**WRITTEN INSTRUCTION:** Reproduce word for word the lines of the material below, from the line containing "genus: Amblyopappus" through the line containing "genus: Plantago", including both of those lines.

_ _ _ _ _

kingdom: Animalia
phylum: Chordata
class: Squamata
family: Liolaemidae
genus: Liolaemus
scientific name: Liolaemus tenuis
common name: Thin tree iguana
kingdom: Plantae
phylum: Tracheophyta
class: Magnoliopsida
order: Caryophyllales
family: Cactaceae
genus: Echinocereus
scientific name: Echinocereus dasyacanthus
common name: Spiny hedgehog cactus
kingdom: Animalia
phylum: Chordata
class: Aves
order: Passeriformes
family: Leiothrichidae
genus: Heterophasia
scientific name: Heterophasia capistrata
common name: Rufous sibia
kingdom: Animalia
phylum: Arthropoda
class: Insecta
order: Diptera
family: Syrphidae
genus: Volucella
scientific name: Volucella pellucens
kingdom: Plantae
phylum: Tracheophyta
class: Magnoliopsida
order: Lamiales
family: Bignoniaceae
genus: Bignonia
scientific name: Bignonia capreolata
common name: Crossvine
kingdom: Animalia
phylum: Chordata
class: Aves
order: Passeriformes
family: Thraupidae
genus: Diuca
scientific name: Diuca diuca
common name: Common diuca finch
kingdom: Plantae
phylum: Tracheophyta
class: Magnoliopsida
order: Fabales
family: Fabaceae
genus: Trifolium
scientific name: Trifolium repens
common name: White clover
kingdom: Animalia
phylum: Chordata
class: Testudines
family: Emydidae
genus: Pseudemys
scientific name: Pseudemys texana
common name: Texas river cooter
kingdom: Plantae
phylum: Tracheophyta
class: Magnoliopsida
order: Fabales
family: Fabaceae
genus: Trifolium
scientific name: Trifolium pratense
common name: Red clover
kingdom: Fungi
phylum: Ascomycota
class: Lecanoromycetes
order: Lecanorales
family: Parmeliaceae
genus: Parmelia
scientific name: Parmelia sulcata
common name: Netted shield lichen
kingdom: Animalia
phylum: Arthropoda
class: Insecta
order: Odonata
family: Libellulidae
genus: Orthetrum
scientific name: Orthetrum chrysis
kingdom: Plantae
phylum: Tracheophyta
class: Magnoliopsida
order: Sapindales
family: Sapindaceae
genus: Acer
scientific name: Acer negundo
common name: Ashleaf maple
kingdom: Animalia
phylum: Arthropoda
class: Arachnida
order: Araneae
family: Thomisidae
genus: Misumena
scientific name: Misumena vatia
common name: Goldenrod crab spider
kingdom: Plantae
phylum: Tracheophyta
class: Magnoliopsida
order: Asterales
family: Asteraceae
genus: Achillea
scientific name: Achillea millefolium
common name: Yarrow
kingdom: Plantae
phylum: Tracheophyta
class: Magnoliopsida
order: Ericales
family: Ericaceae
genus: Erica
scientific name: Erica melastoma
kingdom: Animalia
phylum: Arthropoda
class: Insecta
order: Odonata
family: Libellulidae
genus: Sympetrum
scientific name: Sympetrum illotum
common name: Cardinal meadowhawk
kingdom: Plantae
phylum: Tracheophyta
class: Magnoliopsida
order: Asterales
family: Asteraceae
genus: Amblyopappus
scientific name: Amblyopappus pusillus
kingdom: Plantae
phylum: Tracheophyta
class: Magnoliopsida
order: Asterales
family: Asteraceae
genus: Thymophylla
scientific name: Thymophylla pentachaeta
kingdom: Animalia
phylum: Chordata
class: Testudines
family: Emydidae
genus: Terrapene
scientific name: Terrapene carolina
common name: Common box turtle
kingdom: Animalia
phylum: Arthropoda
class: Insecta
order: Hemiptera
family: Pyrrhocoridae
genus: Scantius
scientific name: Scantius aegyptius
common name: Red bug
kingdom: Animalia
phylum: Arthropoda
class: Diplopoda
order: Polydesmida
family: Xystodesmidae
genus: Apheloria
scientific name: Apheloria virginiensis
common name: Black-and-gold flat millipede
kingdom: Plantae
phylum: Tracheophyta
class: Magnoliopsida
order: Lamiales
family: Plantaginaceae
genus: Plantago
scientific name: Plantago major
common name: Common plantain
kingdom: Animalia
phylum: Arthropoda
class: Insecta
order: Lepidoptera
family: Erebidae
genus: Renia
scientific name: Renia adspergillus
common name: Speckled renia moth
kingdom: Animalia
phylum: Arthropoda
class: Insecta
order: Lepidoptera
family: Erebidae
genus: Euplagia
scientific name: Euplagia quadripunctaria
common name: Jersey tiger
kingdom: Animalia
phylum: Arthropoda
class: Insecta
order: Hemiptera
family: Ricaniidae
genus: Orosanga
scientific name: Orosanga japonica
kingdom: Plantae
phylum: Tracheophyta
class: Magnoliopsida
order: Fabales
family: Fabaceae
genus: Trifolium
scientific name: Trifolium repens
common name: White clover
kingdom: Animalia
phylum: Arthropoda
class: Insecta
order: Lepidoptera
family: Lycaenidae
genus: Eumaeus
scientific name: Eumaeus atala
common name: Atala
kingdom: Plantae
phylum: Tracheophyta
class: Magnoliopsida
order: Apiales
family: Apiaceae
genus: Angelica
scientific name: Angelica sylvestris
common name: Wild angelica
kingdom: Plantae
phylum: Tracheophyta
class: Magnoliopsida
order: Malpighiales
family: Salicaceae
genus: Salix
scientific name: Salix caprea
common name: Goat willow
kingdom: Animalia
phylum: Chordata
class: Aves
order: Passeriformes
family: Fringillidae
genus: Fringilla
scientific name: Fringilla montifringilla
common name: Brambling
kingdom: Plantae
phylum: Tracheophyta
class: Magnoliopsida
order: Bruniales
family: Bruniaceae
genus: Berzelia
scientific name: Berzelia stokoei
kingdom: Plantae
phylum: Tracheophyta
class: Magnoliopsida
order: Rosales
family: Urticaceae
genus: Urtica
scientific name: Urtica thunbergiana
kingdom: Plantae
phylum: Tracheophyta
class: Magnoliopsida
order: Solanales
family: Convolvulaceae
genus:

_ _ _ _ _

**ANSWER IN FULL:**
genus: Amblyopappus
scientific name: Amblyopappus pusillus
kingdom: Plantae
phylum: Tracheophyta
class: Magnoliopsida
order: Asterales
family: Asteraceae
genus: Thymophylla
scientific name: Thymophylla pentachaeta
kingdom: Animalia
phylum: Chordata
class: Testudines
family: Emydidae
genus: Terrapene
scientific name: Terrapene carolina
common name: Common box turtle
kingdom: Animalia
phylum: Arthropoda
class: Insecta
order: Hemiptera
family: Pyrrhocoridae
genus: Scantius
scientific name: Scantius aegyptius
common name: Red bug
kingdom: Animalia
phylum: Arthropoda
class: Diplopoda
order: Polydesmida
family: Xystodesmidae
genus: Apheloria
scientific name: Apheloria virginiensis
common name: Black-and-gold flat millipede
kingdom: Plantae
phylum: Tracheophyta
class: Magnoliopsida
order: Lamiales
family: Plantaginaceae
genus: Plantago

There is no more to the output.